Going Where No Food Service Company Has Dared to Go Before

Today — and not for the first time — Bon Appétit Management Company is making history in the food service industry.

Aaron Miller of Miller Livestock in Ohio, a Bon Appétit Farm to Fork partner and the first Food Alliance-certified livestock farm in Ohio. Photo by Sarah Piper/BAMCO Foundation

In a joint announcement with The Humane Society of the United States, we are vowing to stop serving all pork produced using the cruel and inhumane practice of gestation crates and all eggs, including “liquid” ones (those removed from their shells), from hens confined to battery cages by 2015.

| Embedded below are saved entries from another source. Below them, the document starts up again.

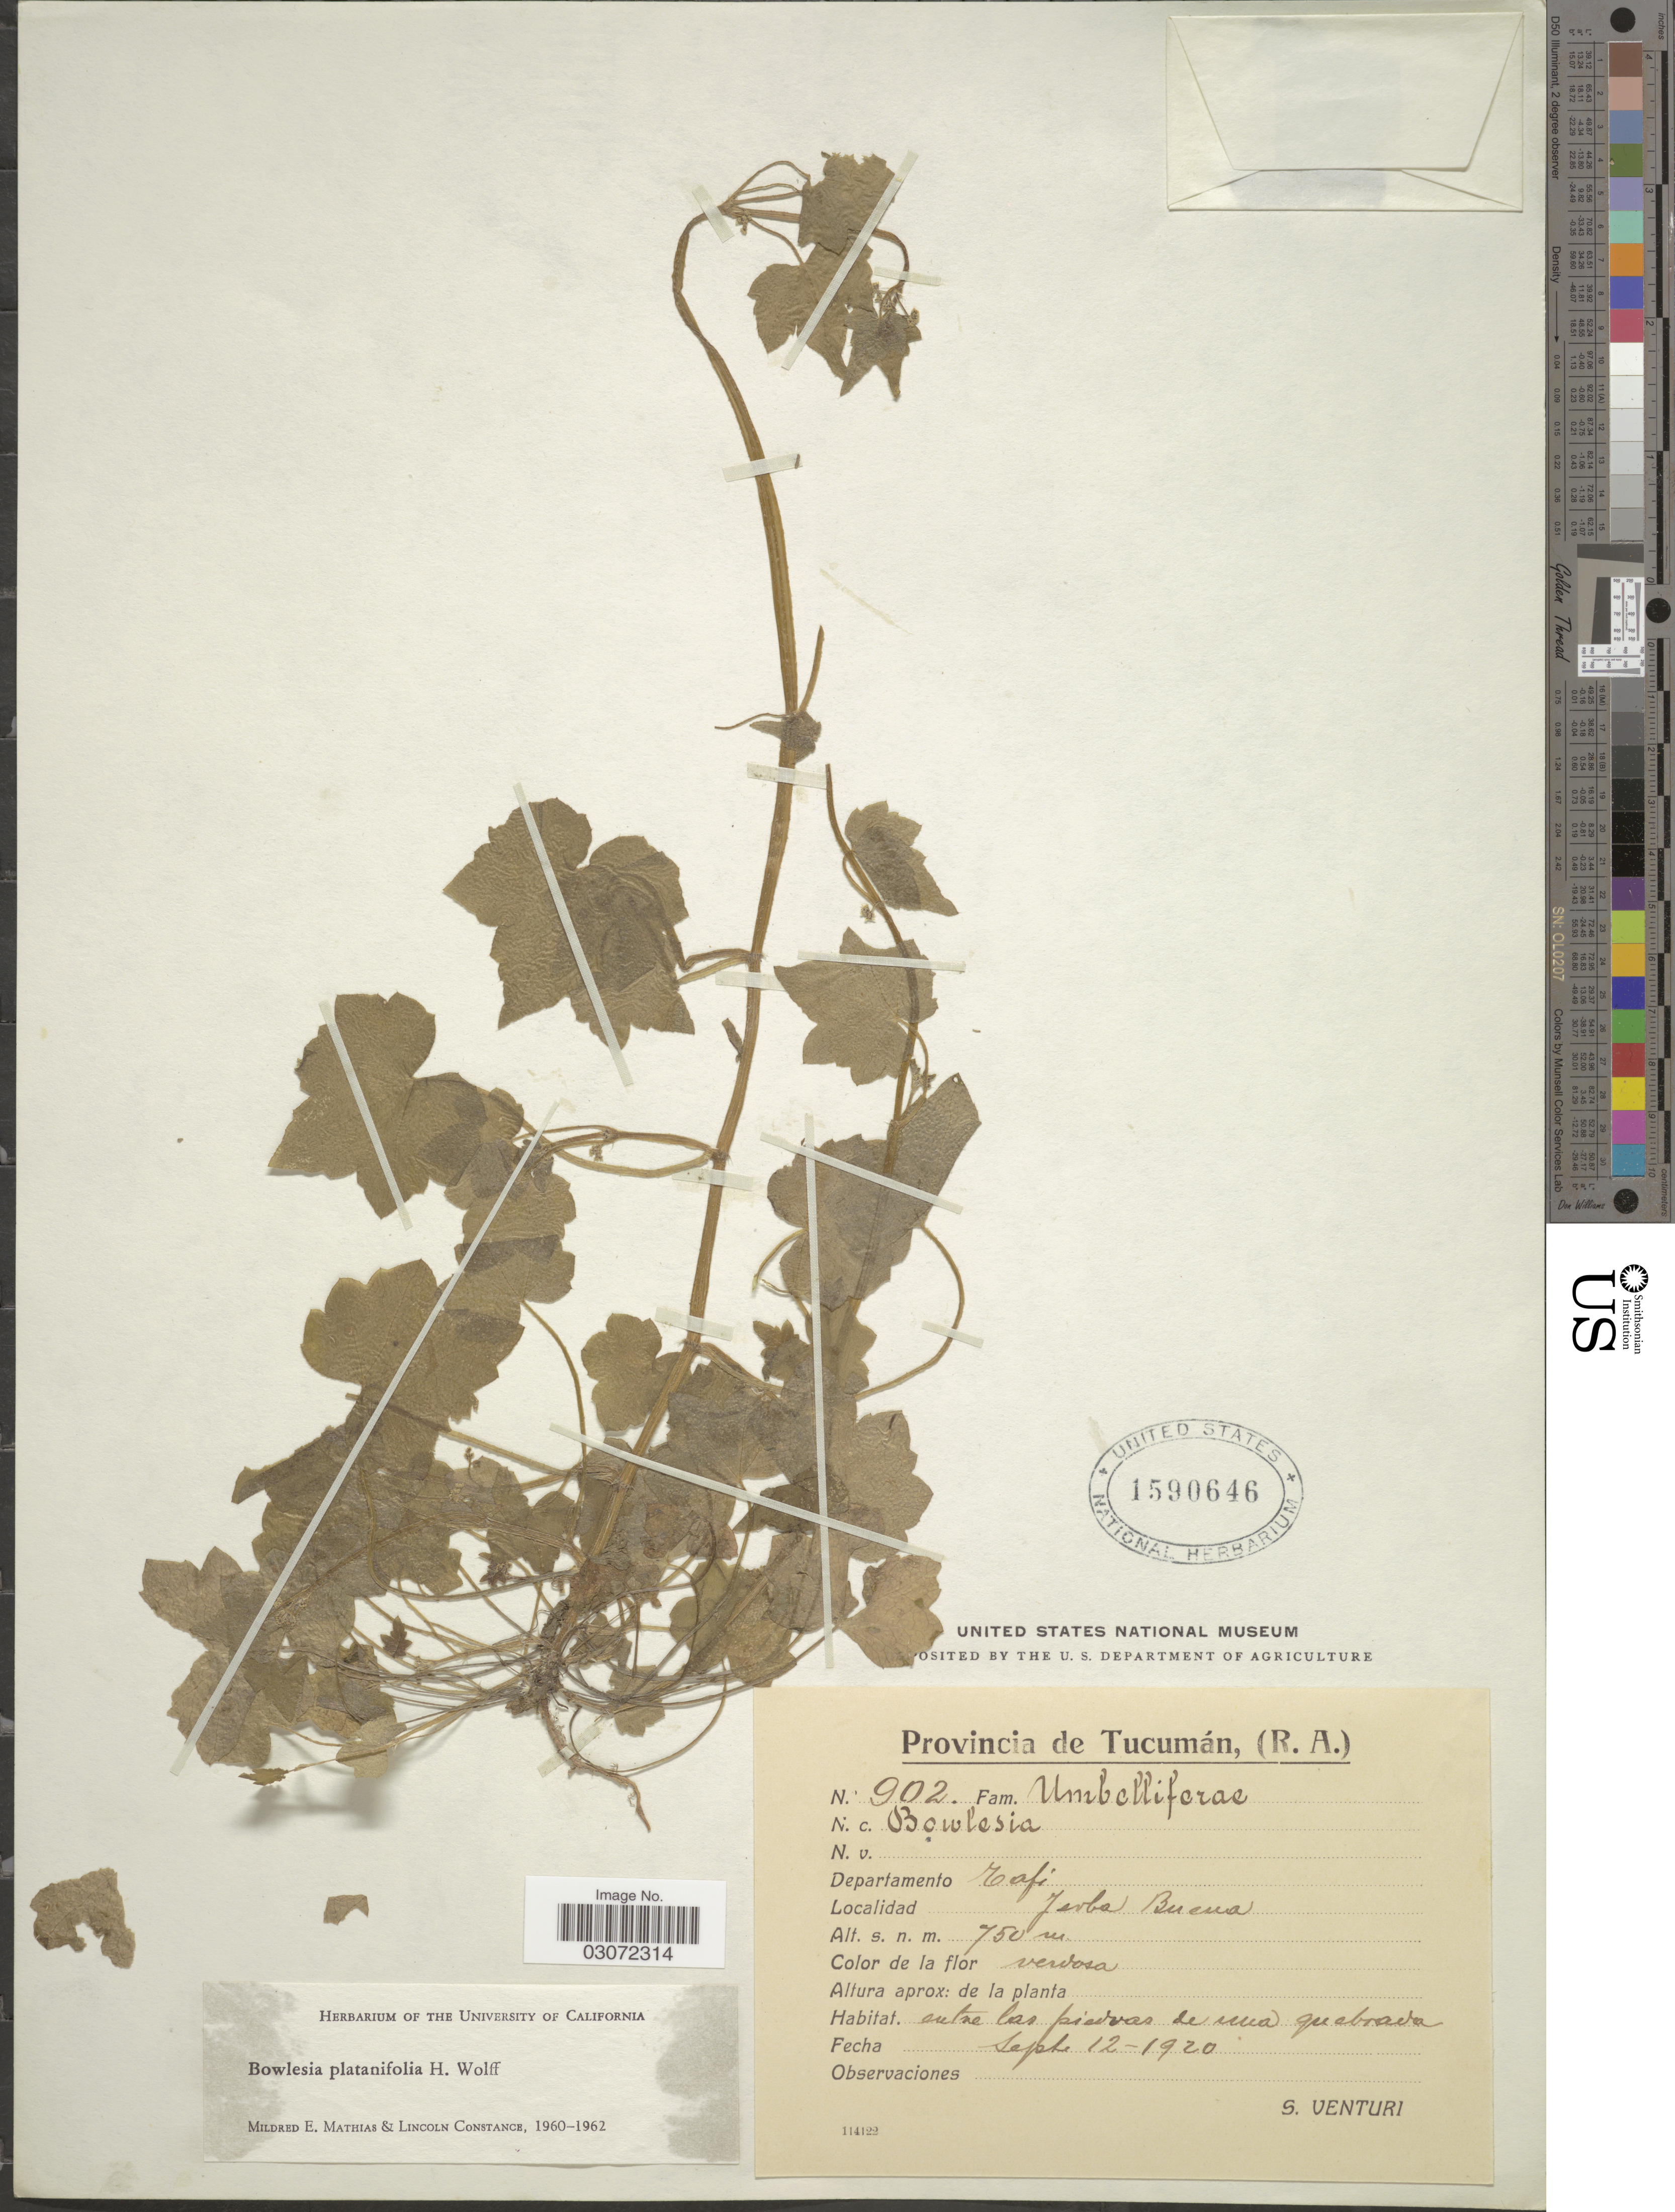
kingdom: Plantae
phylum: Tracheophyta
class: Magnoliopsida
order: Apiales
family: Apiaceae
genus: Bowlesia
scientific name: Bowlesia platanifolia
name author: H. Wolff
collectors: S. Venturi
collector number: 902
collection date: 1920-09-12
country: Argentina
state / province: Tucuman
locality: Departamento Tafi. Yerba Buena.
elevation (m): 750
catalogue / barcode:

This is the next step on the path we’ve been on since 2003, when we said ‘no’ to antibiotics in feed or water for chicken (and later, turkey). Two years after that, we vowed that our hamburgers had to come from cows not given antibiotics routinely or growth hormones ever and that all of our shell eggs had to be Certified Humane.

We serve more than 3 million pounds of pork (including 800,000 pounds of bacon alone) and 1.75 million pounds of liquid eggs, the equivalent of about 11 million shell eggs. Finding more humane sources for those items is not going to be easy: “The products we need aren’t produced in the quantities we need,” my colleague Helene York, director of strategic sourcing and research, writes in a guest post today for Civil Eats. So why are we doing it? “We’re convinced of one thing: the best chance for change is to stop waiting for everyone else to make the first move.”

We are not only raising the minimum standards for what we will buy; we are also making a commitment that by 2015, at least 25 percent of all our meat, poultry, and eggs will meet the highest animal welfare standards, as verified by the independent third parties Animal Welfare Approved, Food Alliance, Humane Farm Animal Care, or Global Animal Partnership. These four groups don’t just ban gestation crates and battery cages, they prohibit routine antibiotics and all hormones, and reward producers for allowing animals to engage in their natural behaviors.

“Today’s announcement by Bon Appétit is yet another benchmark for others in the food service sector to strive to reach,” writes Wayne Pacelle, President of The Humane Society, in a blog post today. “The company is demonstrating that being socially responsible is not a bromide or a slogan, but an operational principle.”

Indeed it is. That’s why we’ve set defined deadlines and defined goals. As Bon Appétit CEO Fedele Bauccio said angrily to me last week, when I asked what would happen if we couldn’t locate enough humane pork suppliers by 2015 to meet our supply needs: “Then we’ll menu differently — we’ll serve more turkey sandwiches! I’m not waiting for these guys anymore.”